Габриэль остолбенел от ужаса:
— Почему же она позвала к себе эту женщину?
— Но, ваше сиятельство, эта женщина — как-никак ее мать…
— Какая ерунда! — разъярился Габриэль. — Теперь я вижу, что мне действительно надо было быть здесь! Госпожа де Пуатье явилась сюда явно не для доброго дела! Я иду в бенедиктинский монастырь. Мне нужно во что бы то ни стало видеть госпожу де Кастро. Думается, что и она нуждается во мне! Идемте скорее!

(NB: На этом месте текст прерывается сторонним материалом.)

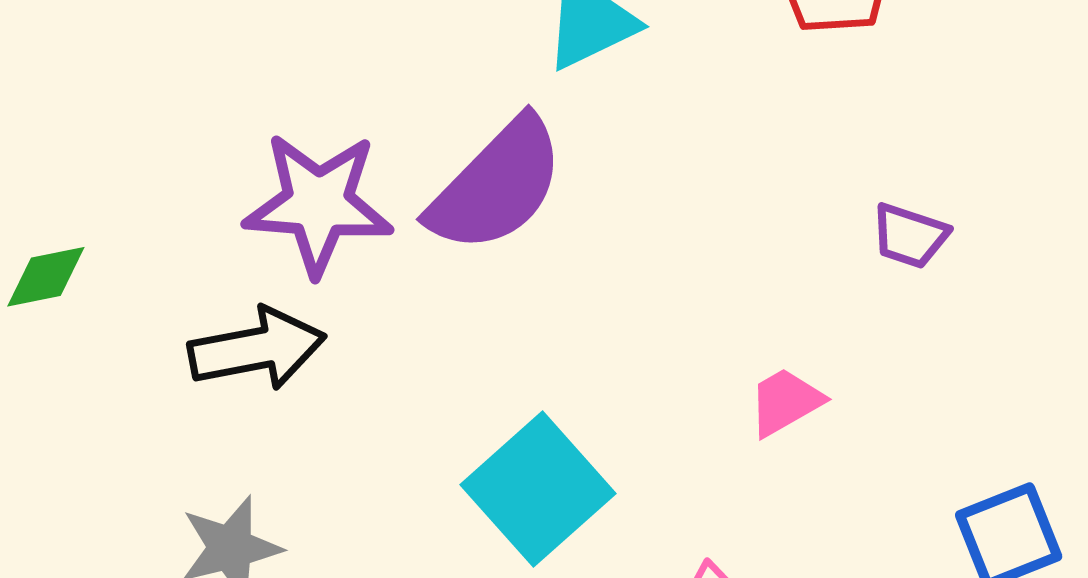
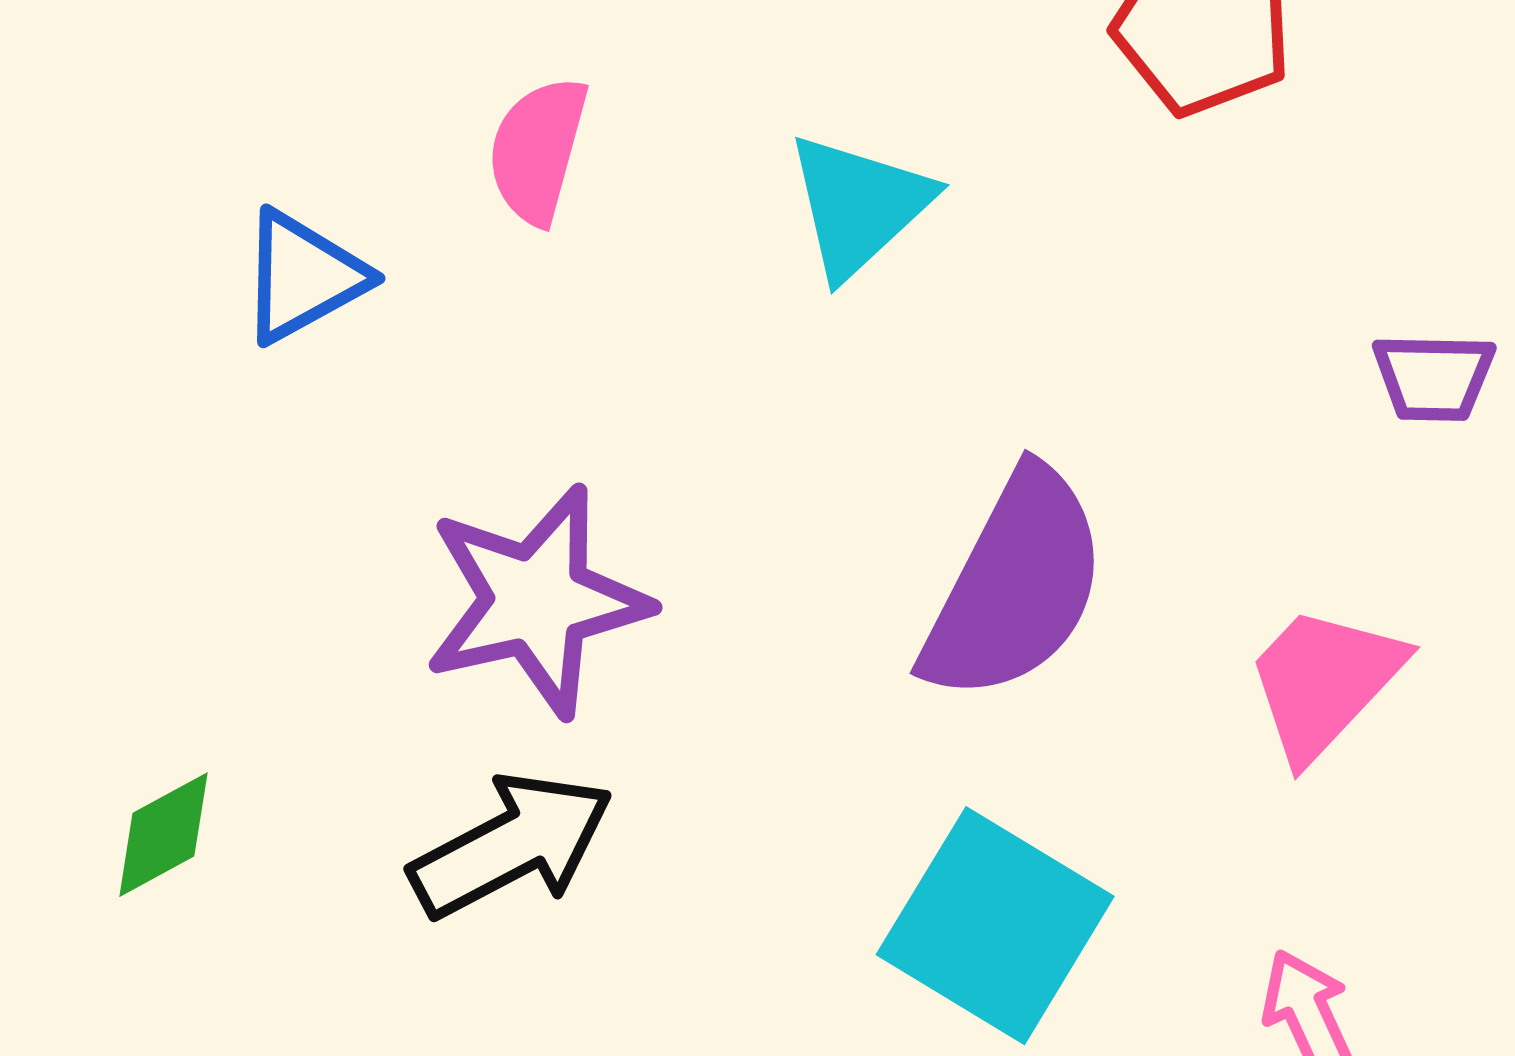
purple semicircle: (497, 185) -> (1015, 586), moved
pink trapezoid: (785, 402) -> (1324, 682), size x1.4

Габриэля де Монтгомери ждали со вчерашнего дня и поэтому тут же пропустили в приемную монастыря. Там уже находилась Диана со своей матерью. Габриэль снова увидел ее после долгой разлуки и, словно сраженный неодолимым вихрем, рухнул на колени перед решеткой, разделявшей их.
— Сестра моя… сестра моя… — только и мог он сказать.
И услышал в ответ ее ласковый голос:
— Брат мой!
Одинокая слеза медленно скатилась по ее щеке, хотя на губах ее и играла отрешенная улыбка.
Повернув голову, Габриэль заметил и другую Диану — госпожу де Пуатье. Она смеялась, и это был сатанинский смех.
Габриэль ответил ей лишь презрительным взглядом и снова обернулся к сестре Бени, тоскливо повторяя:
— Сестра моя…
Тогда Диана де Пуатье холодным и бесстрастным тоном спросила:
— Полагаю, что вы разумеете свою сестру во Христе, обращаясь к той, кого вы еще вчера называли герцогиней де Кастро?
— Что вы хотите сказать? Боже правый, что вы хотите сказать? — вздрогнул Габриэль.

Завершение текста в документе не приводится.